Bitmedia 3 Cryptocurrency Is Not a Hedge Against Inflation - Here Is Why and What To Do

How to survive during the crypto inflation? Cooperate with influencers and increase your brand awareness. Image source: Bitmedia.io

Surviving bear markets is one thing, but doing so simultaneously as a global economic downturn presents added complications. However, with Bitmedia, you can navigate this wintery landscape and come out on the other side in a position to welcome in the spring.

Why hasn’t cryptocurrency worked as a hedge to inflation?
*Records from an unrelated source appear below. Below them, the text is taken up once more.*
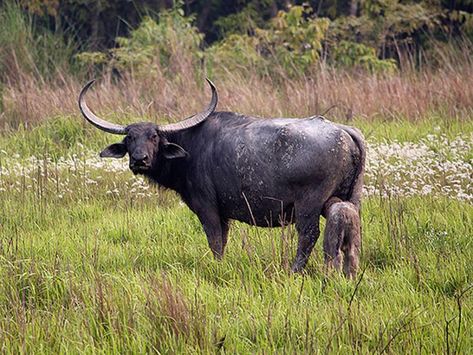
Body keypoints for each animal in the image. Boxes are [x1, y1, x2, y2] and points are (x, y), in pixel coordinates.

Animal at [78, 80, 366, 276]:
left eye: (154, 137)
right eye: (130, 138)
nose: (139, 159)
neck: (190, 148)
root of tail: (342, 129)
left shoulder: (208, 208)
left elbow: (216, 241)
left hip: (309, 205)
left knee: (308, 234)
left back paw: (294, 270)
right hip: (348, 199)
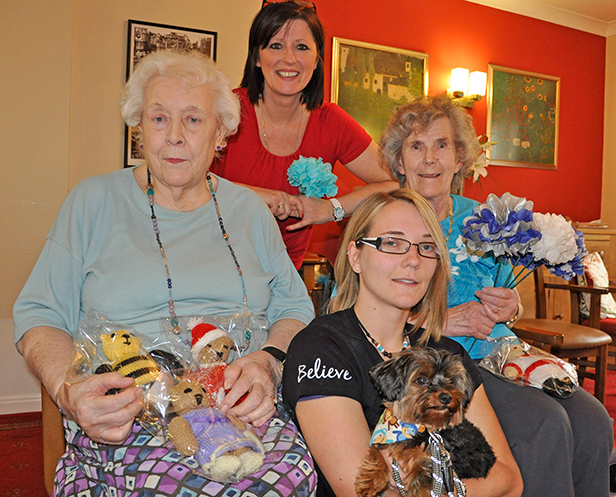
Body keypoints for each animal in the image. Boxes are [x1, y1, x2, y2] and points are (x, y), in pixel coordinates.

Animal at [356, 346, 496, 496]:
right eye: (421, 380)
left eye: (451, 380)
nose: (446, 397)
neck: (420, 427)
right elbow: (377, 450)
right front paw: (370, 479)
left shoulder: (431, 467)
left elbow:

There are numerous reasons why cryptocurrencies have failed as an inflation hedge:

  1. When inflation began to increase rapidly, the crypto market was coming to the end of a two-year speculative bubble, so prices were naturally about to decline
  2. Cryptocurrency prices are famously volatile, making them unsuitable as a long term hold
  3. Cryptocurrencies still aren’t easily exchanged for a good or service, so they’re not in demand during difficult financial conditions
  4. Many prices are still based on consumer sentiment rather than fundamental use, and when sentiment is poor, they drop
  5. Cryptocurrencies came along after the 2008 financial crash – they have never experienced a global downturn and so their potential as a hedge was entirely unknown

Once the current economic downturn is over and inflation is brought under control, it will be interesting to see which cryptocurrencies have survived and which have lost the least value. These may be spoken about as hedges during the next financial crisis.

What does inflation mean for crypto investors?

What have we learnt from cryptocurrency’s performance during the current economic downturn? It’s clear that, while cryptocurrencies looked like they could be a good hedge to inflation, it has turned out to be the opposite, so that particular bubble has burst.

However, much depends on how the likes of Bitcoin come out of the current period of financial uncertainty. If cryptocurrency prices can, generally speaking, retain their current value over the next couple of years while the markets reset, then this could bode well for the future.

Many cryptocurrencies are sitting at vastly higher valuations than they were in the 2018-2019 bear market despite the economic downturn – in fact, the entire crypto market is some eight times more valuable compared to this point in the last bear market.

If total devastation can be avoided, then this will put crypto in a good stead for its recovery and may lead to people looking to it again in future financial crises as a hedge.